Quizá aquella figura no estuviera siguiéndola a ella en absoluto; tal vez fueran más de una persona y se tratara de una camarilla, vestidos todos iguales y repartidos por la fiesta, lo que daba la sensación de que uno de ellos la acechaba. Aquella idea era mucho menos desquiciante.

Tally dio alcance a los otros y bromeó con ellos mientras iban a buscar al resto de los rebeldes. Pero mientras Tally se mantenía alerta ante la posible presencia de aquellas figuras en la oscuridad, poco a poco se convenció de que no se trataba de una camarilla. No había más que una sola silueta, que se mantenía en actitud acechante en todo momento, sin hablar con nadie. Y con aquella forma de moverse, tan grácil…

Tally se dijo a sí misma que debía calmarse. Los de Circunstancias Especiales no tenían ningún motivo para seguirla. Y no tenía sentido que un especial fuera a una fiesta de disfraces con un disfraz de especial.

Dejó escapar una risa forzada. Probablemente fuera uno de los otros rebeldes que quería gastarle una broma, uno que habría oído cientos de veces las historias de Shay y Tally y lo sabía todo acerca de Circunstancias Especiales. En tal caso, sería una metedura de pata perder la cabeza delante de todo el mundo. Lo mejor que podía hacer era pasar de aquel falso especial.

Tally bajó la vista para fijarse en su propio disfraz y se preguntó si el atuendo de habitante del Humo estaría haciéndola alucinar. Shay tenía razón: el olor del viejo jersey tejido a mano le hacía revivir el tiempo que habían pasado fuera de la ciudad, con días de trabajo agotadores y noches junto a la hoguera para protegerse del frío, recuerdos que se mezclaban con aquellos de los rostros imperfectos y cada vez más envejecidos que aún se le aparecían a veces en sueños, de los que despertaba entre gritos.

Vivir en el Humo la había trastornado por completo.

Nadie más decía nada acerca de aquella figura. ¿Estarían todos confabulados para gastarle una broma? La única preocupación de Fausto era que las bengalas se apagaran antes de que las vieran los otros rebeldes.

—Vamos a ver si están en una de las agujas —dijo.

—Al menos podremos llamarlos desde un edificio de verdad —convino Peris.

Shay resopló y se encaminó hacia la puerta más cercana.

—Lo que sea con tal de salir de este montón de piedras tan falso.

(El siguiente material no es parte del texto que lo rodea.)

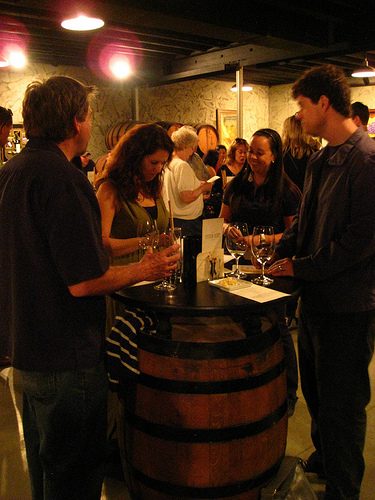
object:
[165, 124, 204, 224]
people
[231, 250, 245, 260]
wine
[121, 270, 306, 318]
table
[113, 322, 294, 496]
barrel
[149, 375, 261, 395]
rings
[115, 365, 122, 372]
black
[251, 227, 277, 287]
wine glasses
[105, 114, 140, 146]
barrels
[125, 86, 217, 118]
wall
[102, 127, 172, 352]
woman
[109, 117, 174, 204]
long hair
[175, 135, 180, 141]
white hair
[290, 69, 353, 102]
brown hair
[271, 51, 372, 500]
man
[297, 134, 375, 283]
jacket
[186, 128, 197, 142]
gray hair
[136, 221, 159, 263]
wine glass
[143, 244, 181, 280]
hand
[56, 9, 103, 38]
lights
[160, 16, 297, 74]
ceiling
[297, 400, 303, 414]
ground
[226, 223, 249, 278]
glass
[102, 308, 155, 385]
striped shirt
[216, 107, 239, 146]
painting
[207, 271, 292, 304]
menu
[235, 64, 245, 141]
support beam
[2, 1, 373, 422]
room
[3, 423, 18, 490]
concrete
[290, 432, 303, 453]
floor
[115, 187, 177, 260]
shirt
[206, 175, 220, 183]
menu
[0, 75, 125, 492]
man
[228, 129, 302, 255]
lady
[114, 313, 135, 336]
striped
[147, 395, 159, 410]
wooden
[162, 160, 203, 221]
white shirt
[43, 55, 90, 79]
overhead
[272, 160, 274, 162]
earring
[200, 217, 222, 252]
paper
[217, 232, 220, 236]
words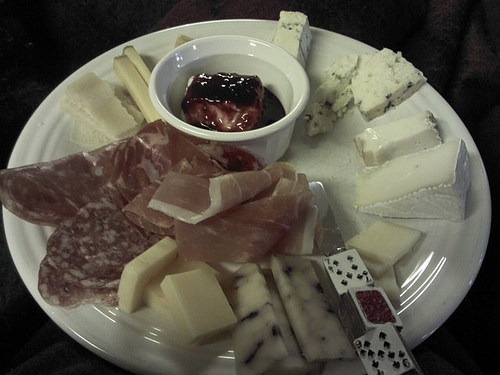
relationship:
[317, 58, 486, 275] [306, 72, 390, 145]
plater holding cheese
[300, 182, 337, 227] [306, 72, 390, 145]
knife for cheese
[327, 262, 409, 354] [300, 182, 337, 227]
handle of knife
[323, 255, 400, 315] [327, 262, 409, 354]
designs on handle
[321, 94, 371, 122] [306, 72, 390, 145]
mold on cheese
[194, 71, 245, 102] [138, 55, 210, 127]
sauce in bowl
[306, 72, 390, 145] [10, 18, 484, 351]
cheese on right side of plate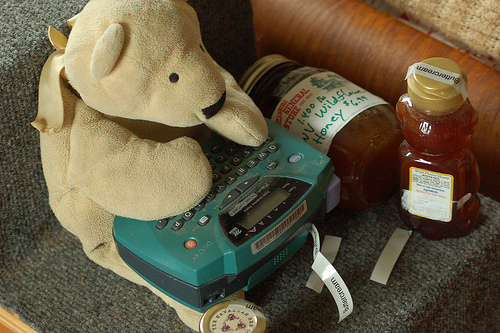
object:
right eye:
[168, 72, 180, 84]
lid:
[238, 53, 299, 95]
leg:
[90, 237, 244, 332]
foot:
[169, 301, 243, 333]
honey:
[395, 56, 482, 241]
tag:
[369, 225, 412, 286]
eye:
[168, 72, 180, 84]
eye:
[199, 44, 205, 53]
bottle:
[396, 57, 481, 242]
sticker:
[306, 224, 356, 324]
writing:
[329, 277, 349, 314]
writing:
[297, 87, 367, 144]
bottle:
[236, 53, 405, 209]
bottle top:
[197, 299, 265, 333]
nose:
[199, 90, 227, 120]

De todos modos, la fiesta estaba extendiéndose hacia el exterior, más allá de los viejos muros de piedra. Shay los condujo hacia la aguja de una torre de fiesta elegida al azar, abriéndose paso entre un grupo de peinados con pelucas de colmena, cada una con su propio enjambre de abejorros, que en realidad eran microalzas pintadas de negro y amarillo con dibujos alrededor de la cabeza.

—El zumbido no está logrado —dijo Fausto, aunque Tally vio que estaba impresionado ante aquellos disfraces. Las bengalas que llevaba en el pelo no dejaban de chisporrotear, y la gente lo miraba con cara de sorpresa.

Desde el interior de la torre de fiesta, Peris llamó a Zane, que dijo que los rebeldes estaban todos justo en el piso de arriba.

—Has acertado, Shay.

Se metieron los cuatro en el ascensor con un cirujano, un trilobites y dos jugadores de hockey borrachos que a duras penas mantenían el equilibrio sobre los aeropatines.

—Borra esa expresión de nerviosismo de tu cara, Tally-wa —dijo Shay, apretándole el hombro—. Tranquila, ya verás cómo te admiten. A Zane le caes bien.

Tally consiguió esbozar una sonrisa mientras se preguntaba si aquello sería cierto. Zane siempre le preguntaba sobre su época de imperfecta, pero eso lo hacía con todo el mundo, absorbiendo las historias de los rebeldes con sus ojos moteados de dorado. ¿Pensaría realmente que Tally Youngblood era algo especial?

Estaba claro que alguien lo pensaba… Mientras las puertas del ascensor se cerraban, Tally alcanzó a ver una silueta vestida de seda gris que se colaba con gracilidad entre la gente.